#### PROBLEM TO WORK ON
Consider the records below. How many of their lines include the word "размещение"? State the number and nothing else.

#### PROVIDED RECORDS

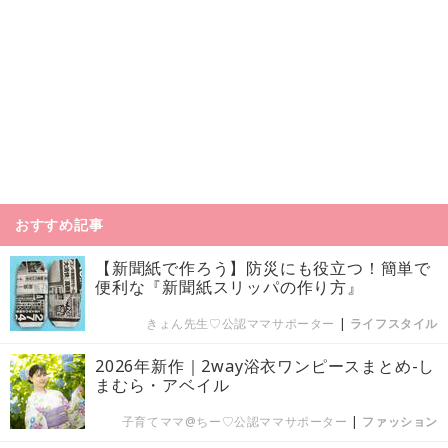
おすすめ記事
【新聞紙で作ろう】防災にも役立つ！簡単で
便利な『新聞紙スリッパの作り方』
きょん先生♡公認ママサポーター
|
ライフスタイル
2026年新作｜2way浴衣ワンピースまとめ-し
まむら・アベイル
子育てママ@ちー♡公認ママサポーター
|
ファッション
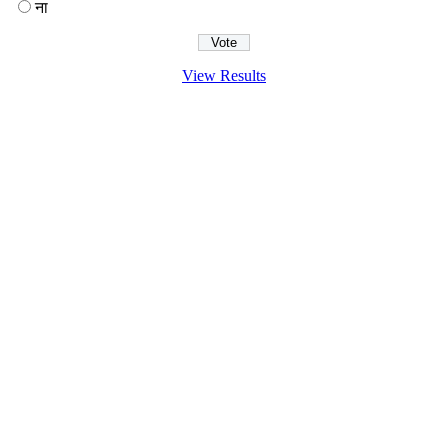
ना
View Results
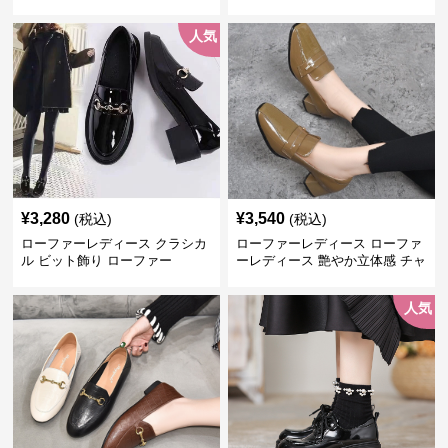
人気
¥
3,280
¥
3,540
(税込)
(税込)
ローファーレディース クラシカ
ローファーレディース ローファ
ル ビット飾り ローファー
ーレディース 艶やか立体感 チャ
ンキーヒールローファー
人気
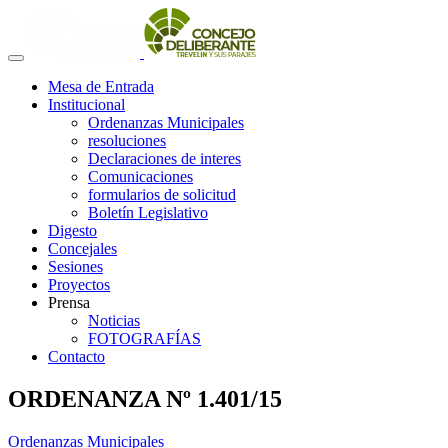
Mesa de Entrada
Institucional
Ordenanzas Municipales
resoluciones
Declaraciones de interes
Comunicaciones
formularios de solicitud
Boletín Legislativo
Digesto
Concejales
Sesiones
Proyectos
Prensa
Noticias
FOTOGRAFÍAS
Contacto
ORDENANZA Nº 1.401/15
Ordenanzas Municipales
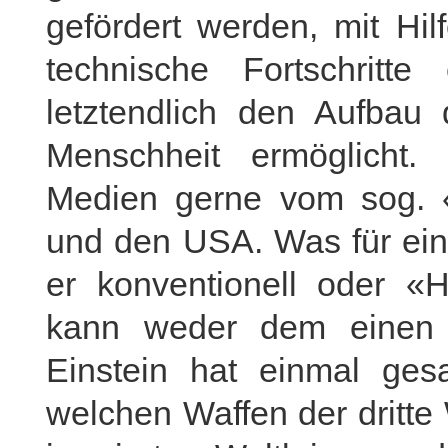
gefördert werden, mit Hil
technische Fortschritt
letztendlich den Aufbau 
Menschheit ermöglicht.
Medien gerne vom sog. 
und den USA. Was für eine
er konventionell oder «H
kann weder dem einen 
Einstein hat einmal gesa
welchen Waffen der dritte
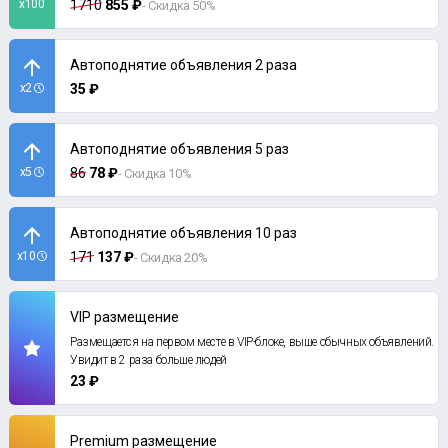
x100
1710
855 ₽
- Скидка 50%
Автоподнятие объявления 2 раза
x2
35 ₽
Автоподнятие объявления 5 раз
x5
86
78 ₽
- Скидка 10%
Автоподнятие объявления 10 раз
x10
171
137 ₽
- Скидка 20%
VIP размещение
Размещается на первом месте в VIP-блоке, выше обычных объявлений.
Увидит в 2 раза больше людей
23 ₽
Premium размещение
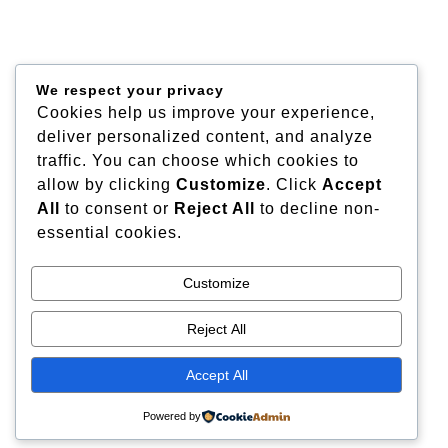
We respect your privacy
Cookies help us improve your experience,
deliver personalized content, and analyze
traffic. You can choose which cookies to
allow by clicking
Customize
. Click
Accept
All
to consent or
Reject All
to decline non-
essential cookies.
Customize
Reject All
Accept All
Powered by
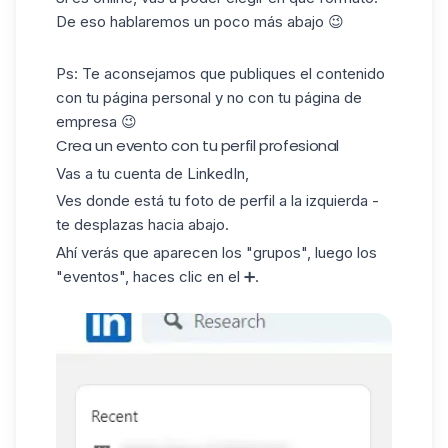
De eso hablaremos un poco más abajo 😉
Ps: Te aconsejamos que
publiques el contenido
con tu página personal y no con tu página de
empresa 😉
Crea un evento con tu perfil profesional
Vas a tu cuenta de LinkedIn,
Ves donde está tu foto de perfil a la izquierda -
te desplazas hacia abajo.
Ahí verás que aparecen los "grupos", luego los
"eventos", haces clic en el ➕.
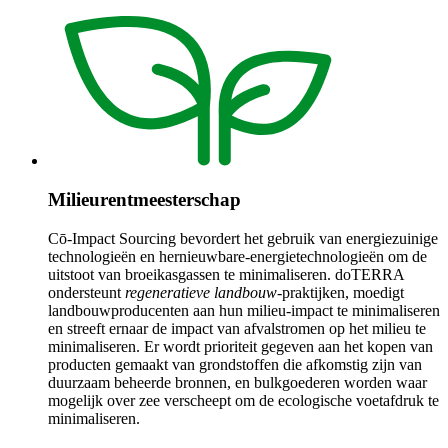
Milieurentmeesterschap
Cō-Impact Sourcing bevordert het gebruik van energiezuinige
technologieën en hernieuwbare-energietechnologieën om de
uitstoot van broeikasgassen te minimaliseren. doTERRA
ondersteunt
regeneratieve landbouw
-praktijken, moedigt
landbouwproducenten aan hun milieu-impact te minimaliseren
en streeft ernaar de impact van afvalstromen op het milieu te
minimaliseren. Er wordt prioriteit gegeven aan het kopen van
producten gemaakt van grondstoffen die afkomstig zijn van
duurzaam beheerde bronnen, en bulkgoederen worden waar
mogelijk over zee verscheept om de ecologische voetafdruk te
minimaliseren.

#### ANSWER TO THE PROBLEM
2